### EXCERPT TO READ
■ ■ ■ ■ ■
The whole desperate enterprise will probably sink on its financing model, though, long before any of the ecological arguments are ever resolved, and here’s why. Our techno-industrial economy is designed to run on cheap energy. Once energy is non-cheap, something critical happens: economic activity contracts. More capital has to be devoted to getting energy commodities out of the ground and there is less and less capital to devote to all the other things that the economy does. Non-cheap energy therefore stifles the kind of economic growth necessary to produce enough surplus wealth to pay the interest on debt. Borrowed money for capital investment is the life-blood of the techno-industrial economy. Without it, all large-scale activities contract or stop, including the exploration and production of fossil fuels and Too Big To Fail Banking.

America never had “a hundred years of shale gas” as the touts and hypesters put it. These plays last years, not decades. The illusion was spawned by deliberate statistical manipulation on the part of financial promoters trying to gin up an investment frenzy and tractable public officials who wanted desperately to put over an “optimistic” story to keep the voters happy (and keep themselves in office). American society generally has been in denial mode ever since the peak oil story moved from obscure geological journals to the Internet and ultimately into a mainstream media that only mirrored and amplified society’s wishful thinking.

The USA will never be “energy independent” in the sense that oil and gas executives and politicians have been trumpeting lately. And you can forget about America being a significant exporter of oil and gas. We’re also not going to run suburbia, DisneyWorld, WalMart, and Agri-business on any combination of alternative fuels, either. The truth of the situation is we’re going to have to inhabit the landscape of North America differently and make other arrangements for carrying civilization forward in this country. That endeavor has been the subject of my books. Start by understanding that everything we do will have to get downscaled and more local and take it from there. It’s not the end of the world, but it’s certainly the end of an era.

James Howard Kunstler is the author of The Long Emergency, Too Much Magic and the World Made By Hand novels. He lives in the upper Hudson Valley.


Kunstler at Writer’s Festival
Author James Howard Kunstler will be a featured guest at the Woodstock Writer’s Festival. A Place You Might Actually Like to Be: A Chat with James Howard Kunstler,will take place at 2 p.m. Saturday, April 5 at the Kleinert/James Arts Center, 34 Tinker Street.
■ ■ ■ ■ ■
### MATERIAL PROVIDED

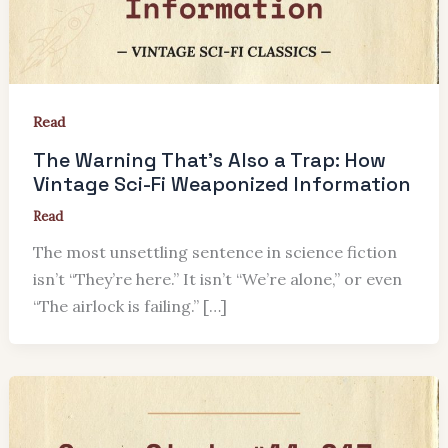
Read
The Warning That’s Also a Trap: How
Vintage Sci-Fi Weaponized Information
Read
The most unsettling sentence in science fiction
isn’t “They’re here.” It isn’t “We’re alone,” or even
“The airlock is failing.” […]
■ ■ ■ ■ ■
### TASK PROMPT
Rewrite the passage of the energy essay between "The USA will" and "end of an era.", inclusive, changing "suburbia" to "exurbia".

### SOLUTION TO THE PROBLEM
The USA will never be “energy independent” in the sense that oil and gas executives and politicians have been trumpeting lately. And you can forget about America being a significant exporter of oil and gas. We’re also not going to run exurbia, DisneyWorld, WalMart, and Agri-business on any combination of alternative fuels, either. The truth of the situation is we’re going to have to inhabit the landscape of North America differently and make other arrangements for carrying civilization forward in this country. That endeavor has been the subject of my books. Start by understanding that everything we do will have to get downscaled and more local and take it from there. It’s not the end of the world, but it’s certainly the end of an era.